(Yicai Global) April 12 -- China’s foreign exchange regulator is mulling changes to its Qualified Domestic Institutional Investor scheme as the nation continues to open up its capital market to the rest of the world.
The State Administration of Foreign Exchange will advance the QDII program to better meet the cross-border asset allocation needs of domestic investors, it said in a statement yesterday. The changes consider the value of assets managed by QDII institutions, internal control compliance and other factors. The QDII program allows domestic institutions to invest in offshore securities and bonds under limited conditions in markets where capital accounts have not yet been fully liberalized.

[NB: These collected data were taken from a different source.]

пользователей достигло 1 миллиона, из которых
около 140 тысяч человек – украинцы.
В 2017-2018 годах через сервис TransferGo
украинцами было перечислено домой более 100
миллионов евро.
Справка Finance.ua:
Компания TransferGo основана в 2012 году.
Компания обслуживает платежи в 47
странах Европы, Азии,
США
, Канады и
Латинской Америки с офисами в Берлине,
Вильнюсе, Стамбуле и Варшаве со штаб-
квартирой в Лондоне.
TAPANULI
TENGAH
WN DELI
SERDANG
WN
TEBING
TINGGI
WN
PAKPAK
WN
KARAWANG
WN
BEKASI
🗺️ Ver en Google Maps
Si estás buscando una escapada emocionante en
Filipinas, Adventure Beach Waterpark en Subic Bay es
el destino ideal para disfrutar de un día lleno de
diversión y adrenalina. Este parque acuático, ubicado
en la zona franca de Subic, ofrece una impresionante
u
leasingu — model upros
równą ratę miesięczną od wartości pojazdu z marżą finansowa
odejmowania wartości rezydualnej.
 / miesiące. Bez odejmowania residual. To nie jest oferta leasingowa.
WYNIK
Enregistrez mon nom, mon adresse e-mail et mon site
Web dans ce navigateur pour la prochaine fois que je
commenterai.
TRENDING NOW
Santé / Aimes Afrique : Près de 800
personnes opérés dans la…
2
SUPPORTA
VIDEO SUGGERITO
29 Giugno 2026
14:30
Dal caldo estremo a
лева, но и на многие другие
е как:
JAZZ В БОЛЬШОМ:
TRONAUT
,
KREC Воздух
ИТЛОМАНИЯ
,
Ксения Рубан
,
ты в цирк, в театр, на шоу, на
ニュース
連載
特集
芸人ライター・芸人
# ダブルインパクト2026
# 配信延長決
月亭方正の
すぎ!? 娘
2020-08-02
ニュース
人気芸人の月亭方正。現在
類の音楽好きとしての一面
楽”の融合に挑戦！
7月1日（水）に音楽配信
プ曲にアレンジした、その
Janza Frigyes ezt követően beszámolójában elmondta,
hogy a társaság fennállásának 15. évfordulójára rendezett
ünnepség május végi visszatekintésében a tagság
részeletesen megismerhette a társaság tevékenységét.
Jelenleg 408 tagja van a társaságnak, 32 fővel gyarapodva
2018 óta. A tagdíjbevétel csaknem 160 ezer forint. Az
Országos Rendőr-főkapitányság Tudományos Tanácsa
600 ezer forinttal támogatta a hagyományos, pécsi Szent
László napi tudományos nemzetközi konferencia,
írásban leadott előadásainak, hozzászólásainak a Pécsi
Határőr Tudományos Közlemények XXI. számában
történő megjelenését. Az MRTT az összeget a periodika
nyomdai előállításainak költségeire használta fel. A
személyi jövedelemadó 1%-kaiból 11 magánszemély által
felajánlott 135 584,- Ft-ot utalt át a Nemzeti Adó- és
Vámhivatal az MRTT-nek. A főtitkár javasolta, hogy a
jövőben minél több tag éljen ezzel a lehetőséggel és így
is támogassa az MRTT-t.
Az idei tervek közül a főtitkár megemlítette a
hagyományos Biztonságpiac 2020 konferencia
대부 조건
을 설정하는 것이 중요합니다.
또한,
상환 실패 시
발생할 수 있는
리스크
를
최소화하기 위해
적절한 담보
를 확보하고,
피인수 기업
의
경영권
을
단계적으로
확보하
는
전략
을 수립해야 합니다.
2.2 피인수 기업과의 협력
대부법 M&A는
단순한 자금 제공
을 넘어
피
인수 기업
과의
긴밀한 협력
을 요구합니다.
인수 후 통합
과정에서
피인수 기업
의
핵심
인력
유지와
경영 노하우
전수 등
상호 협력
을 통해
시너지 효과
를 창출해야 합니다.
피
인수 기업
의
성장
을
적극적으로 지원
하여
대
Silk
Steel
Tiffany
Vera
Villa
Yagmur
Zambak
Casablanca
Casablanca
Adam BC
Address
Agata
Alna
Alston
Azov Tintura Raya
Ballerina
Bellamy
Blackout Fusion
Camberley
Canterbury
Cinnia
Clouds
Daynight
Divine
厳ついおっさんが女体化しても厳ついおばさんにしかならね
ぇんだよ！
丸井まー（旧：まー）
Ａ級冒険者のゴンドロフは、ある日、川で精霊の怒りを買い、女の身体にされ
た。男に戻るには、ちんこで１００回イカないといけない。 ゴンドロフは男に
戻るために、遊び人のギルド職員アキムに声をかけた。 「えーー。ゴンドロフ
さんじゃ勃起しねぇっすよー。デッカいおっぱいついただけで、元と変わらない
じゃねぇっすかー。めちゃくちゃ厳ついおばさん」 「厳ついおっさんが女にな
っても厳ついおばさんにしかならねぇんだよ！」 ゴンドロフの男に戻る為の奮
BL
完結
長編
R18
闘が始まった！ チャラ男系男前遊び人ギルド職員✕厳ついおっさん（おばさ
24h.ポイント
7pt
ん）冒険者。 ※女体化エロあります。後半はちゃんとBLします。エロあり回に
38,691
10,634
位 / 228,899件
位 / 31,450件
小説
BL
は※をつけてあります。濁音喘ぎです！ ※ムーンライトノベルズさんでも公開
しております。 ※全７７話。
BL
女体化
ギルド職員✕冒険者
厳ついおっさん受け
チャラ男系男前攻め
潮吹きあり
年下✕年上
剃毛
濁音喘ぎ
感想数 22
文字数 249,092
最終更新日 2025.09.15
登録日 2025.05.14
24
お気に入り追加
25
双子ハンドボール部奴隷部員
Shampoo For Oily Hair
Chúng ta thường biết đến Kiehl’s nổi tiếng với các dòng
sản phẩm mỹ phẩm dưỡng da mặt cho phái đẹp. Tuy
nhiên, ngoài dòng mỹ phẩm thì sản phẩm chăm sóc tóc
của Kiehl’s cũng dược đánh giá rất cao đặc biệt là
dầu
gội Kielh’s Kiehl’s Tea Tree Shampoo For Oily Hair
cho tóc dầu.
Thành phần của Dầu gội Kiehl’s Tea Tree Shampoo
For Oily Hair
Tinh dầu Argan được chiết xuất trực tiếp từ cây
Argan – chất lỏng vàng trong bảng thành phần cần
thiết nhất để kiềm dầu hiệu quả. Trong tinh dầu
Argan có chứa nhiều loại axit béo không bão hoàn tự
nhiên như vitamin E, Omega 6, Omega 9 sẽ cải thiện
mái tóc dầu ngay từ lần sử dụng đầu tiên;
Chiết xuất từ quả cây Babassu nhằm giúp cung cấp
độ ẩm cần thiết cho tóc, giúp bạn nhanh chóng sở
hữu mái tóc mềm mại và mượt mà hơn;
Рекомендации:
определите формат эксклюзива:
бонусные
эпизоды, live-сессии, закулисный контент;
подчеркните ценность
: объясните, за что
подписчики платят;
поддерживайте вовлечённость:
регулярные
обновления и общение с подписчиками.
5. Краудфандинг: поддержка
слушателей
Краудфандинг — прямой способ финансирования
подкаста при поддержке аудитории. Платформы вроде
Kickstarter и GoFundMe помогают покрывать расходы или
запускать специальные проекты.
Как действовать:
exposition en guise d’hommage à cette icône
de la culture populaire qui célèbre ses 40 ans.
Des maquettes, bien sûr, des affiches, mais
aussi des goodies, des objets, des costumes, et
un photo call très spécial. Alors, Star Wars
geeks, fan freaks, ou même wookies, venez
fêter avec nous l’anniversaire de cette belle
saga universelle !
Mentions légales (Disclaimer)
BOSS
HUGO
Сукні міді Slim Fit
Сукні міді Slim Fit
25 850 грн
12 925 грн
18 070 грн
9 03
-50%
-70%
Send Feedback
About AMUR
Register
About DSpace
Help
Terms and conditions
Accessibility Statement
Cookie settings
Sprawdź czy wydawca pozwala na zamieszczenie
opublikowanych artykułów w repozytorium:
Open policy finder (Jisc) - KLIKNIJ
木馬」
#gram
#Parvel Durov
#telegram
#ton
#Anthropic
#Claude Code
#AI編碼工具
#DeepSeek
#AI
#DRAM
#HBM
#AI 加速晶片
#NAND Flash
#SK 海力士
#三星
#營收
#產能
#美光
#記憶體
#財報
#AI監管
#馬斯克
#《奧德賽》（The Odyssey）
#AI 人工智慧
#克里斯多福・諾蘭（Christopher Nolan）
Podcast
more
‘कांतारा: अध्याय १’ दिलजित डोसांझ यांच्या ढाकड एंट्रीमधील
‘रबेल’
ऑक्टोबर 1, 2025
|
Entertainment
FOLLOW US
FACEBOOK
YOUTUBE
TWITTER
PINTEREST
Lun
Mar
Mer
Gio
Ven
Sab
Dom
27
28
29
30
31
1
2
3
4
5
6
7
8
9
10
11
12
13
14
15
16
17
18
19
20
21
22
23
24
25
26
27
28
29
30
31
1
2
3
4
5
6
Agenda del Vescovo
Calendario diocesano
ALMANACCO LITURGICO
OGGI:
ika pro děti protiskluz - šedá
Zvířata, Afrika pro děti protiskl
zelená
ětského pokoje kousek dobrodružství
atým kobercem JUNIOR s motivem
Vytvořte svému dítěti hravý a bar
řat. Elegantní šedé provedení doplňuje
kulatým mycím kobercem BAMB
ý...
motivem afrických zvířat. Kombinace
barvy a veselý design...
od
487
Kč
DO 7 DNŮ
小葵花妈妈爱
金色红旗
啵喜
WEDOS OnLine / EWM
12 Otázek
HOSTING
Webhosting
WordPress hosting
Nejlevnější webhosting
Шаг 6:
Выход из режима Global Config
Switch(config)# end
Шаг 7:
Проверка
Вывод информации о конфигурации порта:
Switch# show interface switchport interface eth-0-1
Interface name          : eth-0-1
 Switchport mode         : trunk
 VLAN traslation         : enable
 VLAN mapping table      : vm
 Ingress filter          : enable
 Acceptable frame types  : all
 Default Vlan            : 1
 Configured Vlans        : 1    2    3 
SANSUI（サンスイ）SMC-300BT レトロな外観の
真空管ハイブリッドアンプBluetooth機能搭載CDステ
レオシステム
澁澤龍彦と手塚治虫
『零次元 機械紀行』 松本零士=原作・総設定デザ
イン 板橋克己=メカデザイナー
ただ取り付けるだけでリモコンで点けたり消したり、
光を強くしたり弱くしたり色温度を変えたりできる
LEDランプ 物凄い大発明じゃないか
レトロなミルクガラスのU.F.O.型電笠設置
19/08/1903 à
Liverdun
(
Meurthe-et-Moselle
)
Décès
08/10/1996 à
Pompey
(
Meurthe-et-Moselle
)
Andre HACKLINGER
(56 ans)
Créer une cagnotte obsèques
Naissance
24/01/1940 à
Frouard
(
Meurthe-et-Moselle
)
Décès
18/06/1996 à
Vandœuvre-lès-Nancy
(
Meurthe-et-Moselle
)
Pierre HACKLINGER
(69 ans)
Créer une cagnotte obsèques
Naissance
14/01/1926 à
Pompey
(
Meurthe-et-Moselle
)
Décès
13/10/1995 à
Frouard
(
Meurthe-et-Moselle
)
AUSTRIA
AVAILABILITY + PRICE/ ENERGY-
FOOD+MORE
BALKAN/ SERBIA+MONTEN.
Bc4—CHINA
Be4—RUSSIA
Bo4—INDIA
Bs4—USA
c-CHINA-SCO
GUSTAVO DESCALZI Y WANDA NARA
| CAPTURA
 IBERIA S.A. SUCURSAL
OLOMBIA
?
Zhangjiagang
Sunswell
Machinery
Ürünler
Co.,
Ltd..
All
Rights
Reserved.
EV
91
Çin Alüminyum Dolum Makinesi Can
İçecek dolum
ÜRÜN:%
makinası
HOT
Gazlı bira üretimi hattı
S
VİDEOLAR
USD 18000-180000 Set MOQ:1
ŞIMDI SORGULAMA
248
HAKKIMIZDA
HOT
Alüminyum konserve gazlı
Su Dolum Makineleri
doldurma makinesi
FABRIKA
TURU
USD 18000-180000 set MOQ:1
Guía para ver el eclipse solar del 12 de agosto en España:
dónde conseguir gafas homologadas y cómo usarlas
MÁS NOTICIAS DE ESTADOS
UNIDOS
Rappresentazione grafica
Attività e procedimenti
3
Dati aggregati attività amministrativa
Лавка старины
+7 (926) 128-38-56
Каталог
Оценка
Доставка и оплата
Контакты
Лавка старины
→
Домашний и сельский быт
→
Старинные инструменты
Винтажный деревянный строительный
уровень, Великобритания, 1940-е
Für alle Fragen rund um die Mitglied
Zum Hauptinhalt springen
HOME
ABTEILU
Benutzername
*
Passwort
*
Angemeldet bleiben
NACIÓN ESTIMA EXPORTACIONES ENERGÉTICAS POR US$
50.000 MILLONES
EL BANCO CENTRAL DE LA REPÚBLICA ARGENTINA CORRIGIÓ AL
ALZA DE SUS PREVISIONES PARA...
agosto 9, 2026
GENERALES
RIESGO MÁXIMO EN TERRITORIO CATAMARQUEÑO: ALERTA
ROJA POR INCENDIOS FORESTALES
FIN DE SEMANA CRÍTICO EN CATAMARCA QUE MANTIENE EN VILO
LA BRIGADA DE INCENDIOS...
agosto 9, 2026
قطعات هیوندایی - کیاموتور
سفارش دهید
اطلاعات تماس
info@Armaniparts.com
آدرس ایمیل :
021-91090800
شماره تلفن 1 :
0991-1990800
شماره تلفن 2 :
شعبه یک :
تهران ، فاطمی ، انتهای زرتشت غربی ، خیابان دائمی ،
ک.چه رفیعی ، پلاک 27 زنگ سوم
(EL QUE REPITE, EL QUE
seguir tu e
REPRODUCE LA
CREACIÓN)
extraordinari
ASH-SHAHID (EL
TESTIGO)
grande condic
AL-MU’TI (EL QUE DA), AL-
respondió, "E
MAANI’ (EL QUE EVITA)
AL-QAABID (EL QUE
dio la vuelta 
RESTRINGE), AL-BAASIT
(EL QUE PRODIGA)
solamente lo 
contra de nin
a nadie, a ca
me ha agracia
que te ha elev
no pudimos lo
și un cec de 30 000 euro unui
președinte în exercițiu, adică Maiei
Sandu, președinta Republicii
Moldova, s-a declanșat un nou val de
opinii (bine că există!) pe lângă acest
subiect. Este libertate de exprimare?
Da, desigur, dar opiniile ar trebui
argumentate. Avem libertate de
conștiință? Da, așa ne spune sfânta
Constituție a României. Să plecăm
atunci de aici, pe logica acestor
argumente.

The USD90-billion quota for QDII investment has been maxed out for since March 2015. As of March 29, 2018, there had been a total USD89.99 billion granted to QDII institutions, including 30 banks, 48 securities firms, 40 insurers and 14 trusts, data from SAFE’s website shows.
Chinese investors don’t hold a large portion of their assets overseas at the moment, Yi Gang, governor of the central bank, said at the Boao forum yesterday. As the country continues to open up, Chinese residents and institutions should be able to invest more abroad, he added, saying that with demand from both domestic and foreign investors, cross-border capital flow can be done smoothly and efficiently.
China's capital exodus has calmed and forex reserves have risen since February last year, as the yuan began to stabilize against the dollar. Reserves tallied USD3.14 trillion as of the end of March 2018, up USD8.3 billion (0.27 percent) from February, and expectations of the yuan’s depreciation against the greenback have diminished.
“This year marks the 40th anniversary of China’s reform and opening up,” Xie Wei, vice present at Bank of Communications Schroder Fund Management Co., told Yicai Global. “Further relaxation of cross-border investment shows China’s determination to promote reform through openness, which paves the way for China to further open up its financial sector.”